In a case tried before a court without a jury, the court sits as a trier of the facts as well as the law and stands in the same relation to the factual aspect of the case as does a jury when one is had. He is the judge of the credibility of witnesses and the weight to be given their testimony, and his findings are entitled to the same weight and conclusiveness on appeal as the verdict of a jury. And where there is some evidence of a substantial and probative character to support the Trial Court's findings and judgment, they are controlling upon a reviewing court and will not be disturbed even though the appellate court might have reached a different conclusion therefrom. Taylor v. Stanford, Tex.Civ.App., 229 S.W.2d 427; 3B Tex. Jur. p. 457.

Manuel Obregon testified that prior to the time of the accident Reimundo and the other boys had finished for the day and were not working for him; Obregon further testified that he was not obligated in any manner to furnish transportation for the boys.

From the foregoing record before us we cannot say that the Trial Judge was not justified in finding that young Carrillo was not an employee of Obregon at any time material to plaintiff's declaratory judgment action, or that at the time of young Carrillo's injury he was not engaged in any employment for Obregon.

Moreover, the evidence is uncontradicted that Reimundo and the other boys had stopped gathering onions for the day and simply joined the other boys in riding over to the old house where Obregon stored the baskets of onions. There was no obligation on the part of Obregon to furnish transportation anywhere for Reimundo or any of the other boys. The boys, including Reimundo, had completed their tasks and were simply on the truck for a ride—and as such were not covered by the Exclusion as contended by plaintiff Insurance Company.

Further, it must be remembered that plaintiff brought the suit asking for a declaratory judgment that it was not liable on the insurance policy it has issued to Obregon. It was plaintiff who alleged that Reimundo Carrillo was not an employee of Obregon at the time of the accident and it was incumbent on plaintiff to prove such allegation by a preponderance of the evidence. Not only has plaintiff failed to do such, but we think the evidence is undisputed that the accident occurred at a time when Reimundo was not engaged in the employment of Obregon.

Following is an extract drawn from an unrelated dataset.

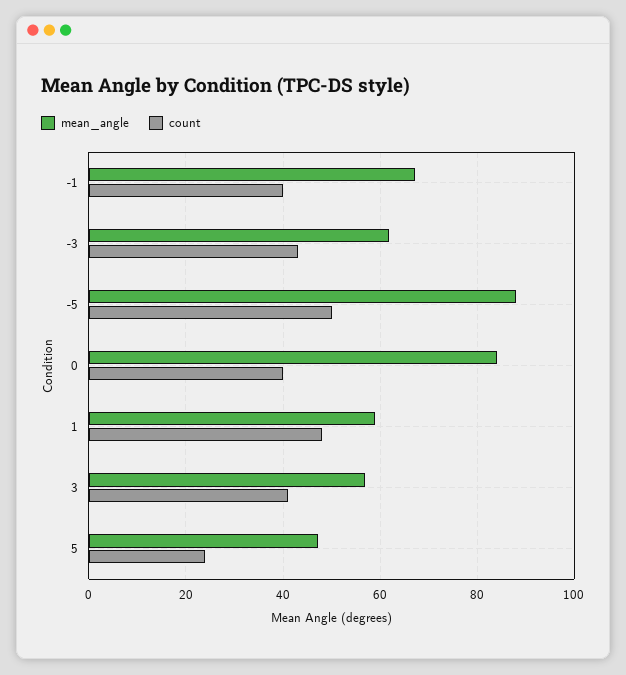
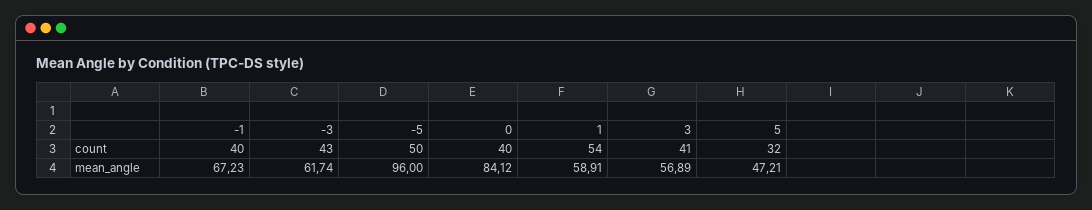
mean_angle, -5: 88 -> 96
count, 1: 48 -> 54
count, 5: 24 -> 32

*270 The case of Francis v. Scheper, 326 Mich. 441, 40 N.W.2d 214, 216, is almost identical to the case at bar. The exclusion in the Scheper case is to "* * * any employee of the insured while engaged in the employment * * * of the insured." In this case Francis worked for Houck. He was injured while riding home as a passenger after work in Houck's car. Francis testified that he left his employment at 4:30, and that of his own volition and choice he then became a passenger in Houck's car to ride home. The Supreme Court of Michigan said that Houck did not require Francis to ride home in his car, but if Francis wanted to it was up to him; that the employer-employee relationship between Houck and Francis terminated at 4:30 p. m. The court held Francis not to be an employee at the time of the accident within the meaning of the exclusion excluding an employee while engaged in the employment of the insured.

From the foregoing it follows that we think the record supports the findings of the Trial Court, and that the judgment of the Trial Court should be affirmed.